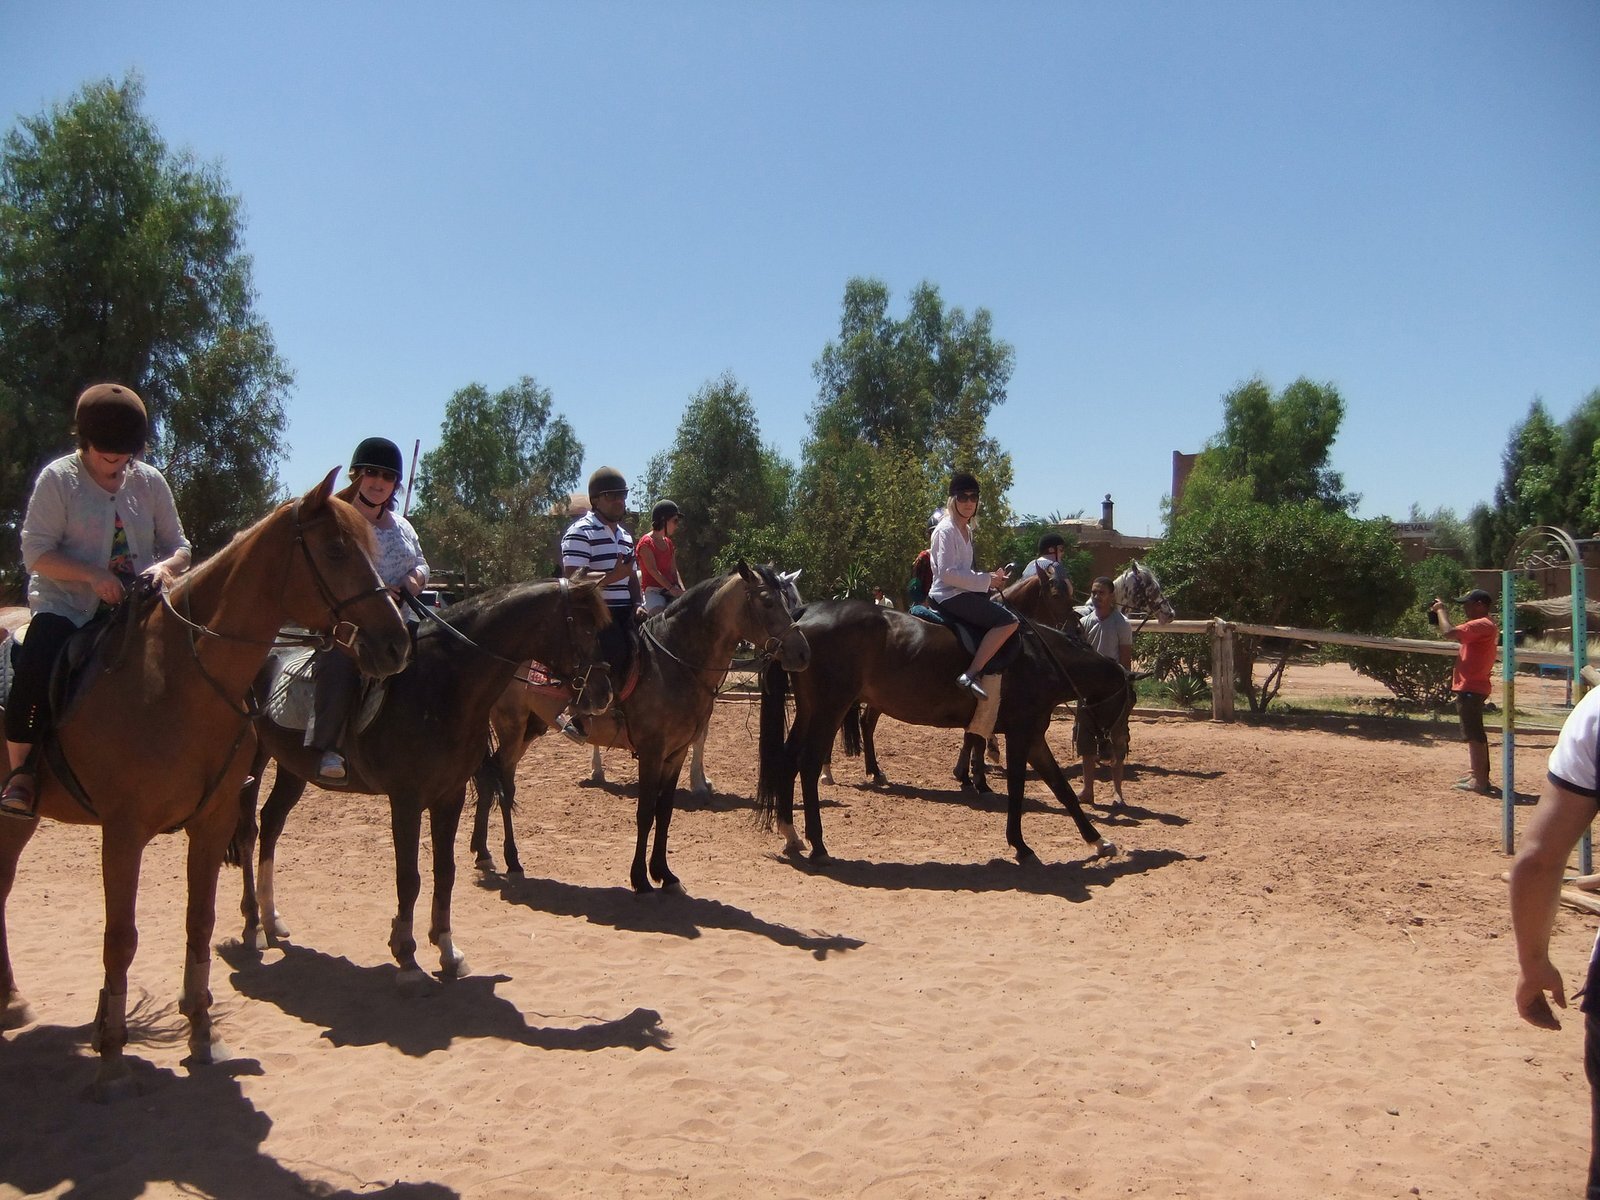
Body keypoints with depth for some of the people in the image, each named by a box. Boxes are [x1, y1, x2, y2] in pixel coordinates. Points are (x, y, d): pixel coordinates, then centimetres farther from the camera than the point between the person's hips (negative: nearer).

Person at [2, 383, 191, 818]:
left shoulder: (150, 481, 8)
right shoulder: (58, 478, -2)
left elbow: (178, 546, 13)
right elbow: (36, 553, -7)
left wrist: (166, 566, -12)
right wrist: (93, 575, -24)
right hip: (66, 606, -4)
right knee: (37, 666, -29)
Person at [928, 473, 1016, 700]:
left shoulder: (966, 530, 18)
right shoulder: (946, 530, -12)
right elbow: (947, 573, -20)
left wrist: (991, 578, 8)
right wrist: (986, 580, -16)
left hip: (961, 594, 10)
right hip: (950, 596, -10)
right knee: (1008, 620, -22)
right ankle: (970, 675, -29)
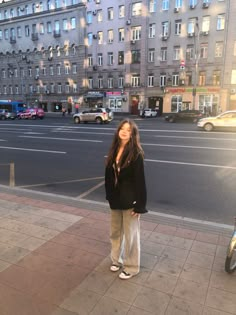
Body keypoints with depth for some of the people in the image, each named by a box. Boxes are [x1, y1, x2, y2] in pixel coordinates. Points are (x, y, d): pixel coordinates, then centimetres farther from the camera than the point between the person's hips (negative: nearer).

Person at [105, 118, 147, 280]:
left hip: (130, 200, -6)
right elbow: (109, 174, 7)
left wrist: (140, 205, -16)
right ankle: (117, 259, 44)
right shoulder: (114, 150, 1)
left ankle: (132, 267, 30)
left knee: (131, 235, 10)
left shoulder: (136, 153, -17)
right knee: (115, 232, 21)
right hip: (116, 199, 6)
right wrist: (109, 195, 9)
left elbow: (140, 180, -17)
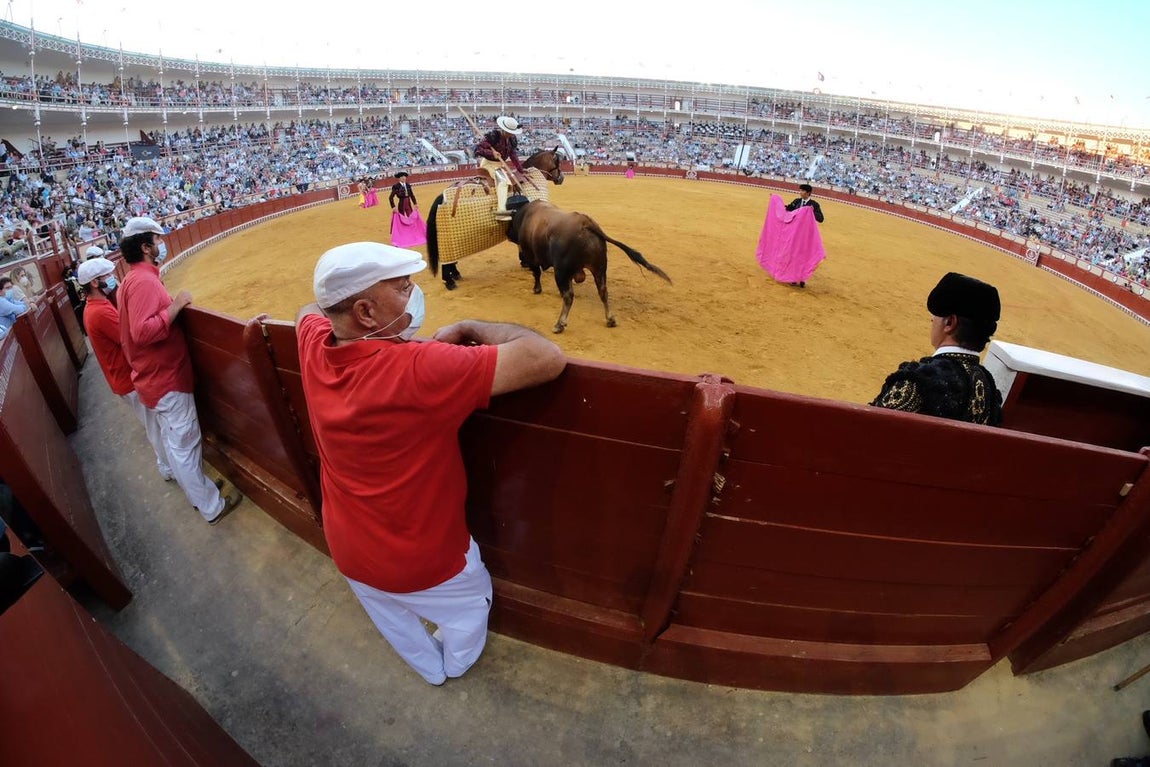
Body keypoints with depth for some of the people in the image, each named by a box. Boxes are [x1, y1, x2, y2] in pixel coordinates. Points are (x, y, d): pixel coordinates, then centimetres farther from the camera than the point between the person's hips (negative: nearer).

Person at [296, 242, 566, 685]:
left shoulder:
· · · · · · ·
WHAT IS REQUIRED -> Look above for every line with the word "elbow" and copy it.

SOLUTION TO THE EXERCISE ->
left elbow: (178, 546, 13)
right elbow: (36, 553, -7)
right elbow: (947, 573, -20)
right elbow: (109, 174, 7)
left elbow: (140, 180, -17)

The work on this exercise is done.